Me who has actually read the book thought because she was being brutally honest she made sure to actually point out how amazing her husband is at the end of every anecdote. He actually does 50% of the housework, does actual parenting and always tells her how hot she is. At some point I felt exactly like her mother in the quote above. Like Girl, you must have hit the jackpot with this man. The most uncomfortable I felt while reading this book is when she tells her husband about this author she had dinner with hitting on her. They talk about it in such detail and she kept bringing up the fantasies she’s been having about this man and they even discuss rationally the idea of her having an affair with this man. It made me so uncomfortable because me as a single person, my idea of love and long term relationship does not include this type of radical honesty. I kept thinking, why can’t she just shut up about this man and deal with this privately? We all are so sure that we want absolute honesty from our significant others but I think that the romance that has been sold to us has convinced us that it won’t include having conversations about attraction to the opposite sex and possible affairs. I think in my mind once you’ve found the one you love every feeling of desire you have about everybody else just dies especially if you’ve really and truly found the one!
Maybe in the future Bill can save himself a lot of time and effort and just hand his future third wife this book and say, “It’s all in there.”
This is a brutally honest look at Heather’s marriage. If you are someone who worries about airing out dirty laundries or you care deeply about how this book may have made a man you do not know feel, this book is probably not for you. If you are someone who refers to themselves as a good person, this is probably not for you. I think if you see yourself as an individual capable of being complicated and do not intend to project your view of marriage and companionship on another person’s reality then this book is for you. If you just want to sit back and read how someone else has navigated her 15 year marriage even though it might not be how you navigate yours or how you intend to navigate yours then read this story. Again, this is not an advice book. This is a book sorely about Heather’s marriage.
Every book about marriage is actually a book about survival, and about trying to find happiness together in spite of the fact that you’re doomed to fail from the start. You’re doomed because even though you’re aiming for forever, forever doesn’t really exist. You either die or your marriage does. There is no forever.

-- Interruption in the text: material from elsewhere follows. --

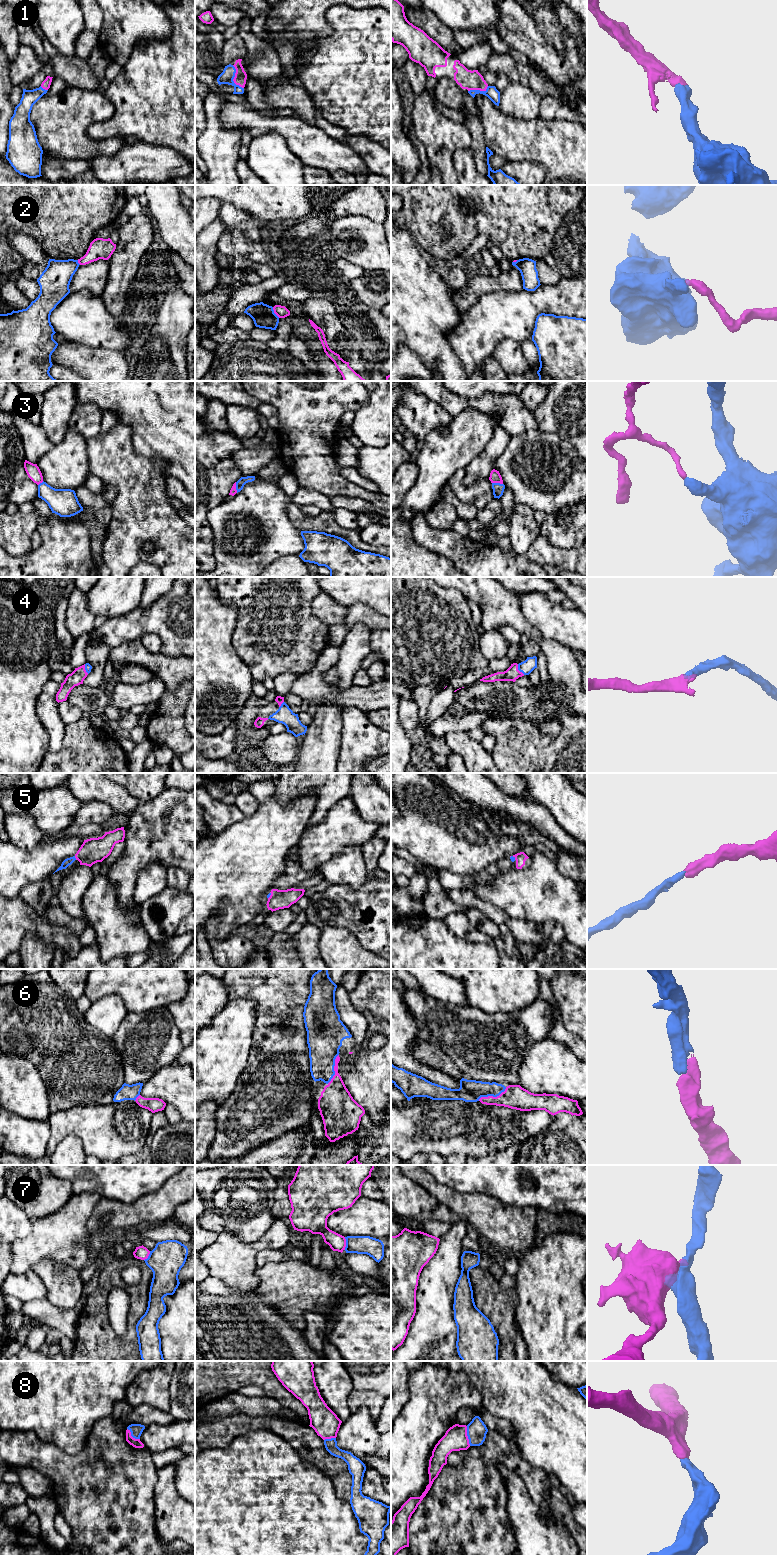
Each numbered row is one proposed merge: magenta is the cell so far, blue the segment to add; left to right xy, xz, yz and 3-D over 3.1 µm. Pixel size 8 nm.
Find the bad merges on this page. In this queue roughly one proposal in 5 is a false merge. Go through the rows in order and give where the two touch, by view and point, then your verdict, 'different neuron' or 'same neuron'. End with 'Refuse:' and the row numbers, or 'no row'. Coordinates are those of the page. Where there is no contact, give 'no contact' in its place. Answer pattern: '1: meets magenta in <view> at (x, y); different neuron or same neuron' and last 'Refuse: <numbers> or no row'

Anyway, I really enjoyed this one and have recommended it to Taynement because I want to hear what an actual married person who I like and trust thinks about it. If you intend to read this book, I implore you not to read that excerpt in the New York Times or read any angry reviews of this book. Judge this book purely on the words the author has put down on paper in its entirety. I gave this one 4 stars on Goodreads. I docked one star because I actually did not laugh once. Yes, a lot of the digs at her husband were tongue in cheek and meant to be funny but I think the best part of this book is the quiet honesty and the fact that the author does not shy away from the ugliness that makes us human.